The SARS-CoV-2 virus, responsible for COVID-19, is characterized by spike proteins on its surface. These structures are the machinery the virus uses to initiate an infection. The spike protein is the primary target for COVID-19 vaccines, which are designed to teach the body’s immune system to recognize and fight this specific part of the virus. This focus allows vaccines to prepare the immune system without exposing the body to the full virus.
The Role of the Spike Protein in Viral Infection
In a natural infection, the spike protein of the SARS-CoV-2 virus functions like a key seeking a lock on the surface of human cells. This “lock” is a receptor called angiotensin-converting enzyme 2, or ACE2. The spike protein binds to ACE2 receptors, which are found on various cells, particularly in the lungs. This binding action triggers a process that allows the viral membrane to fuse with the host cell membrane.
Once fusion occurs, the virus releases its genetic material into the human cell. Inside, the virus hijacks the cell’s machinery, forcing it to produce countless copies of itself. Each new virus particle is complete with its own set of spike proteins, ready to spread and infect more cells.
Vaccine-Instructed Spike Protein Synthesis
COVID-19 vaccines provide the body with instructions to build a harmless version of the spike protein. Messenger RNA (mRNA) vaccines, from Pfizer-BioNTech and Moderna, deliver these instructions via an mRNA molecule. This mRNA is encased in a protective lipid nanoparticle that helps it enter muscle cells at the injection site. Once inside, the cell’s ribosomes read the mRNA blueprint and begin assembling spike proteins.
Viral vector vaccines, like the one from Johnson & Johnson, use a different approach. This type of vaccine uses a modified, harmless adenovirus as a delivery vehicle. The adenovirus is engineered to carry a segment of DNA that codes for the SARS-CoV-2 spike protein. After injection, the vector virus enters human cells and releases this DNA into the nucleus, where it is transcribed into mRNA, which is then used to manufacture the spike protein.

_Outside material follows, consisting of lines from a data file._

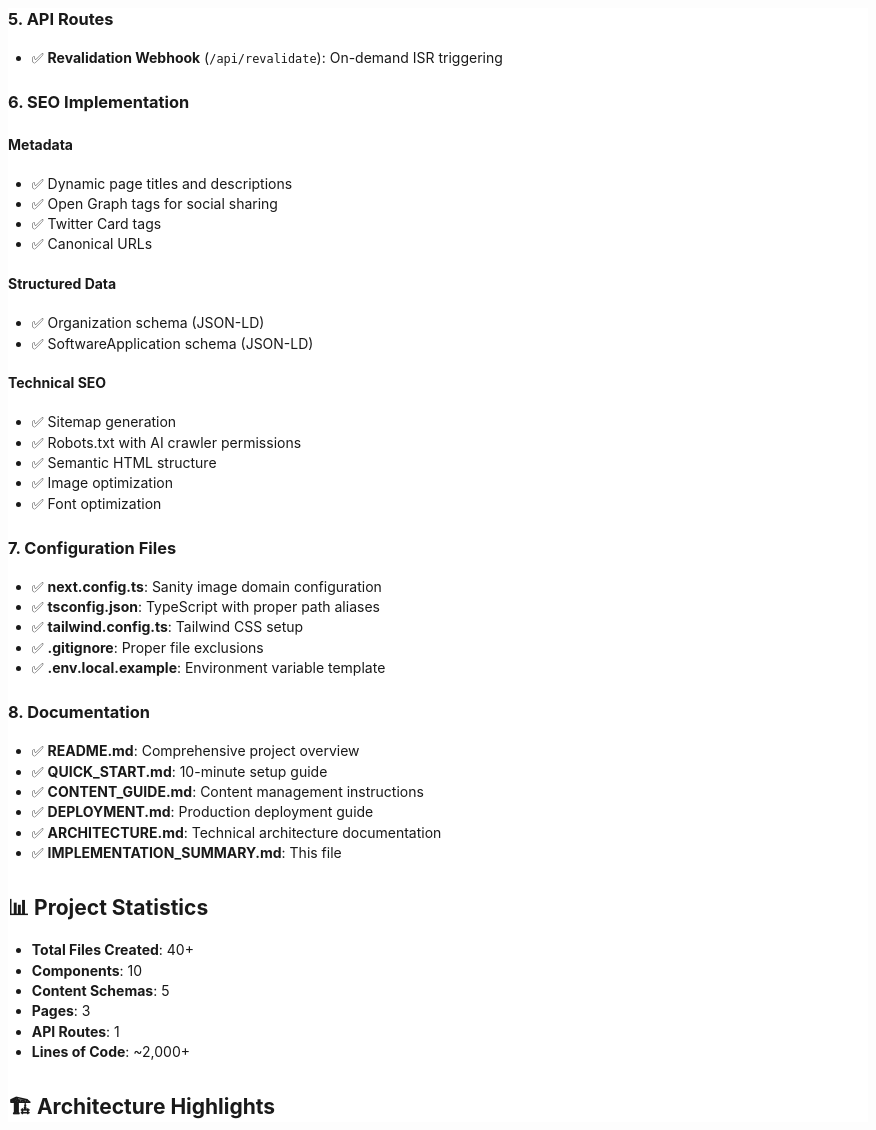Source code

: ### 5. API Routes

- ✅ **Revalidation Webhook** (`/api/revalidate`): On-demand ISR triggering

### 6. SEO Implementation

#### Metadata
- ✅ Dynamic page titles and descriptions
- ✅ Open Graph tags for social sharing
- ✅ Twitter Card tags
- ✅ Canonical URLs

#### Structured Data
- ✅ Organization schema (JSON-LD)
- ✅ SoftwareApplication schema (JSON-LD)

#### Technical SEO
- ✅ Sitemap generation
- ✅ Robots.txt with AI crawler permissions
- ✅ Semantic HTML structure
- ✅ Image optimization
- ✅ Font optimization

### 7. Configuration Files

- ✅ **next.config.ts**: Sanity image domain configuration
- ✅ **tsconfig.json**: TypeScript with proper path aliases
- ✅ **tailwind.config.ts**: Tailwind CSS setup
- ✅ **.gitignore**: Proper file exclusions
- ✅ **.env.local.example**: Environment variable template

### 8. Documentation

- ✅ **README.md**: Comprehensive project overview
- ✅ **QUICK_START.md**: 10-minute setup guide
- ✅ **CONTENT_GUIDE.md**: Content management instructions
- ✅ **DEPLOYMENT.md**: Production deployment guide
- ✅ **ARCHITECTURE.md**: Technical architecture documentation
- ✅ **IMPLEMENTATION_SUMMARY.md**: This file

## 📊 Project Statistics

- **Total Files Created**: 40+
- **Components**: 10
- **Content Schemas**: 5
- **Pages**: 3
- **API Routes**: 1
- **Lines of Code**: ~2,000+

## 🏗️ Architecture Highlights

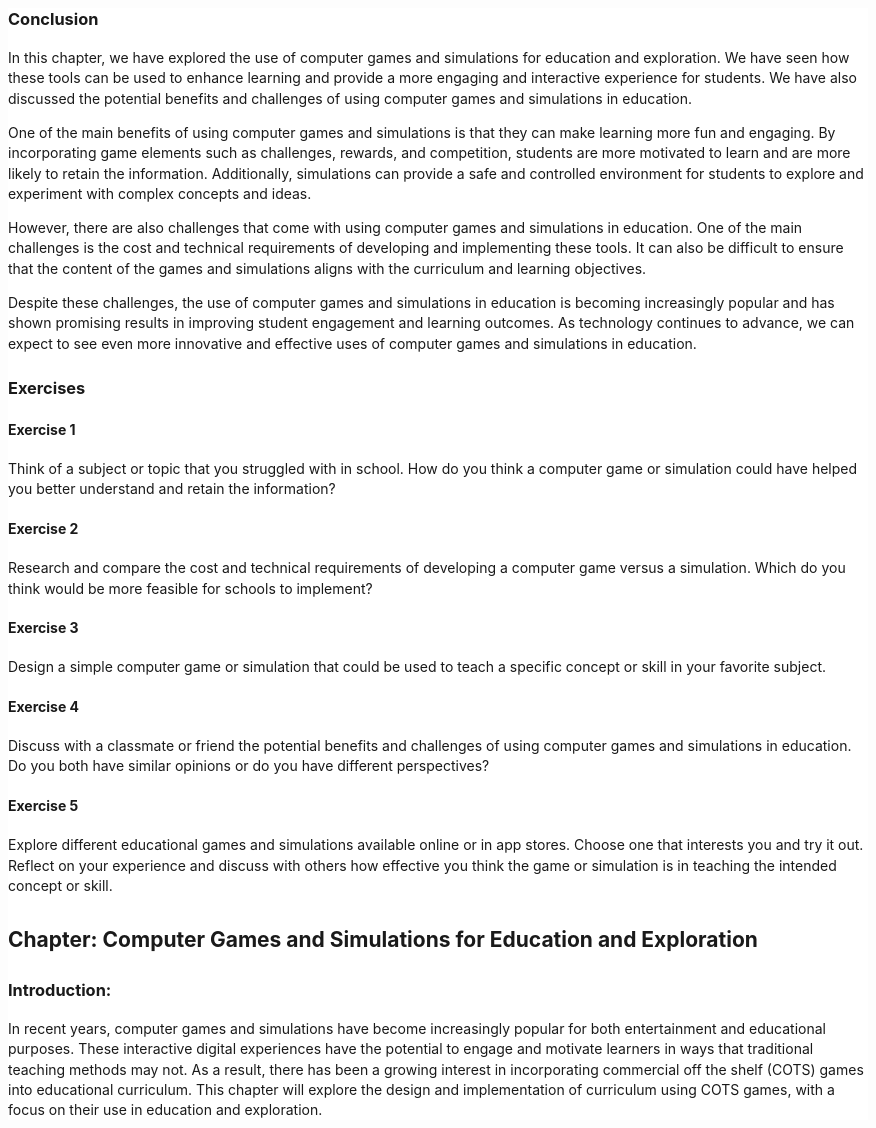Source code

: 
### Conclusion
In this chapter, we have explored the use of computer games and simulations for education and exploration. We have seen how these tools can be used to enhance learning and provide a more engaging and interactive experience for students. We have also discussed the potential benefits and challenges of using computer games and simulations in education.

One of the main benefits of using computer games and simulations is that they can make learning more fun and engaging. By incorporating game elements such as challenges, rewards, and competition, students are more motivated to learn and are more likely to retain the information. Additionally, simulations can provide a safe and controlled environment for students to explore and experiment with complex concepts and ideas.

However, there are also challenges that come with using computer games and simulations in education. One of the main challenges is the cost and technical requirements of developing and implementing these tools. It can also be difficult to ensure that the content of the games and simulations aligns with the curriculum and learning objectives.

Despite these challenges, the use of computer games and simulations in education is becoming increasingly popular and has shown promising results in improving student engagement and learning outcomes. As technology continues to advance, we can expect to see even more innovative and effective uses of computer games and simulations in education.

### Exercises
#### Exercise 1
Think of a subject or topic that you struggled with in school. How do you think a computer game or simulation could have helped you better understand and retain the information?

#### Exercise 2
Research and compare the cost and technical requirements of developing a computer game versus a simulation. Which do you think would be more feasible for schools to implement?

#### Exercise 3
Design a simple computer game or simulation that could be used to teach a specific concept or skill in your favorite subject.

#### Exercise 4
Discuss with a classmate or friend the potential benefits and challenges of using computer games and simulations in education. Do you both have similar opinions or do you have different perspectives?

#### Exercise 5
Explore different educational games and simulations available online or in app stores. Choose one that interests you and try it out. Reflect on your experience and discuss with others how effective you think the game or simulation is in teaching the intended concept or skill.


## Chapter: Computer Games and Simulations for Education and Exploration

### Introduction:

In recent years, computer games and simulations have become increasingly popular for both entertainment and educational purposes. These interactive digital experiences have the potential to engage and motivate learners in ways that traditional teaching methods may not. As a result, there has been a growing interest in incorporating commercial off the shelf (COTS) games into educational curriculum. This chapter will explore the design and implementation of curriculum using COTS games, with a focus on their use in education and exploration.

For both vaccine types, the goal is for the body’s own cells to produce only the spike protein. These newly synthesized proteins are then displayed on the surface of the cells, where they can be detected by the immune system.

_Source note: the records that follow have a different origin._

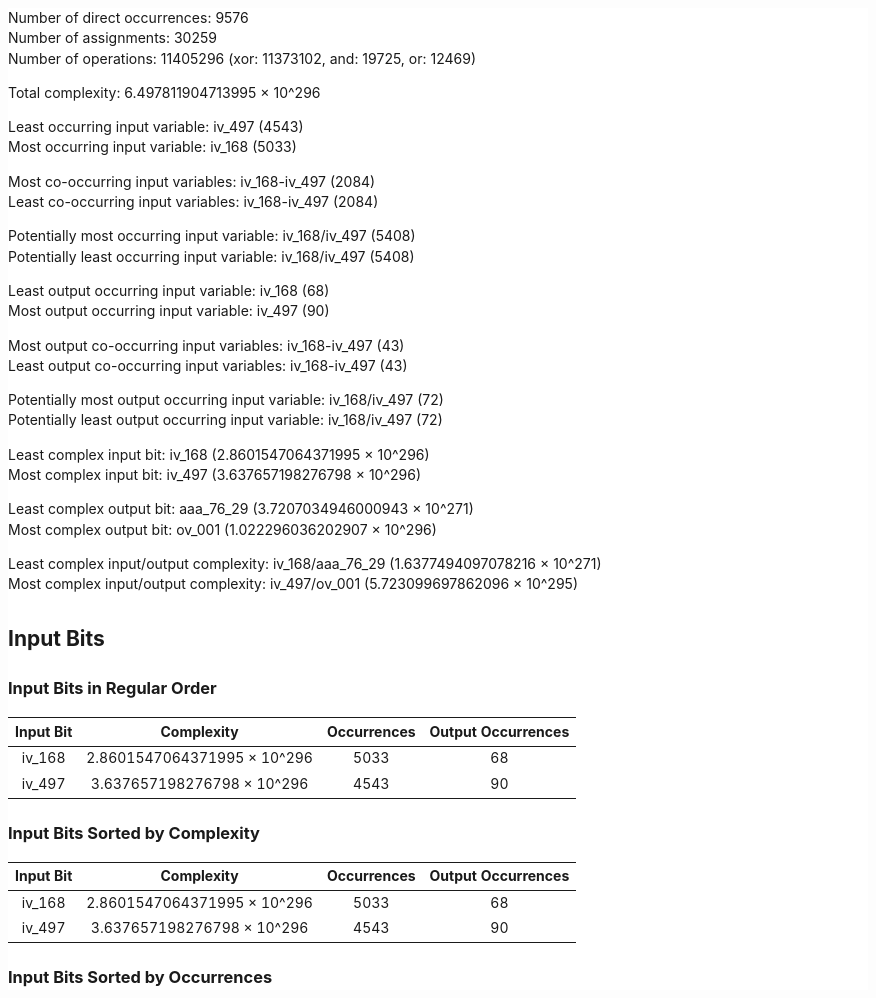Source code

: Number of direct occurrences: 9576  
Number of assignments: 30259  
Number of operations: 11405296
(xor: 11373102,
and: 19725,
or: 12469)

Total complexity: 6.497811904713995 × 10^296

Least occurring input variable: iv_497 (4543)  
Most occurring input variable: iv_168 (5033)

Most co-occurring input variables: iv_168-iv_497 (2084)  
Least co-occurring input variables: iv_168-iv_497 (2084)

Potentially most occurring input variable: iv_168/iv_497 (5408)  
Potentially least occurring input variable: iv_168/iv_497 (5408)

Least output occurring input variable: iv_168 (68)  
Most output occurring input variable: iv_497 (90)

Most output co-occurring input variables: iv_168-iv_497 (43)  
Least output co-occurring input variables: iv_168-iv_497 (43)

Potentially most output occurring input variable: iv_168/iv_497 (72)  
Potentially least output occurring input variable: iv_168/iv_497 (72)

Least complex input bit: iv_168 (2.8601547064371995 × 10^296)  
Most complex input bit: iv_497 (3.637657198276798 × 10^296)

Least complex output bit: aaa_76_29 (3.7207034946000943 × 10^271)  
Most complex output bit: ov_001 (1.022296036202907 × 10^296)

Least complex input/output complexity: iv_168/aaa_76_29 (1.6377494097078216 × 10^271)  
Most complex input/output complexity: iv_497/ov_001 (5.723099697862096 × 10^295)

## Input Bits

### Input Bits in Regular Order

| Input Bit | Complexity | Occurrences | Output Occurrences |
|:---------:|:----------:|:-----------:|:------------------:|
| iv_168 | 2.8601547064371995 × 10^296 | 5033 | 68 |
| iv_497 | 3.637657198276798 × 10^296 | 4543 | 90 |

### Input Bits Sorted by Complexity

| Input Bit | Complexity | Occurrences | Output Occurrences |
|:---------:|:----------:|:-----------:|:------------------:|
| iv_168 | 2.8601547064371995 × 10^296 | 5033 | 68 |
| iv_497 | 3.637657198276798 × 10^296 | 4543 | 90 |

### Input Bits Sorted by Occurrences
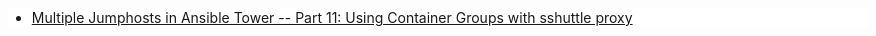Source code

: - [Multiple Jumphosts in Ansible Tower -- Part 11: Using Container Groups with sshuttle proxy](https://github.com/IBM/IBMDeveloper-recipes/blob/main/multiple-jumphosts-in-ansible-tower-part-11/)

The Body’s Immune Response and Clearance
Once cells at the injection site and nearby lymph nodes begin displaying the vaccine-instructed spike protein, the immune system recognizes it as foreign. This recognition activates a coordinated response. Specialized immune cells, known as antigen-presenting cells, engulf the spike protein and show it to other immune cells, including T-cells and B-cells.
The B-cells are stimulated to produce antibodies, which are proteins that can specifically bind to the spike protein. These antibodies circulate in the bloodstream and can neutralize the actual virus if it enters the body later by blocking the spike protein from attaching to human cells. The body also generates memory B-cells and T-cells, which remain long-term to mount a faster response upon future exposure.
The components from the vaccine do not remain in the body indefinitely. The mRNA from Pfizer and Moderna vaccines is broken down by natural cellular processes within a few days. The spike proteins produced by the cells last for up to a few weeks before they are also degraded and cleared away. This is a normal process that ensures the vaccine’s components are disposed of after training the immune system.
Addressing Common Concerns about Vaccine Spike Proteins
A primary concern involves the safety of the vaccine-produced spike protein. The quantity generated from vaccination is small and localized to the injection site and nearby lymph nodes. In contrast, a natural infection produces large amounts of spike protein as the virus replicates, which contributes to the inflammation and tissue damage seen in severe COVID-19.
Another concern is the idea of “shedding” spike proteins. This is not supported by how these vaccines function, as they instruct cells to produce only the spike protein, not the complete, infectious virus. Without the full virus, there is no replication and no way for a vaccinated person to transmit viral components. Shedding is a phenomenon associated with different vaccine technologies, such as certain live-attenuated viruses.
The protein generated by vaccines is also engineered to be less adept at entering cells than the version on the live virus. This modification helps focus its role on stimulating the immune system with less potential for harm.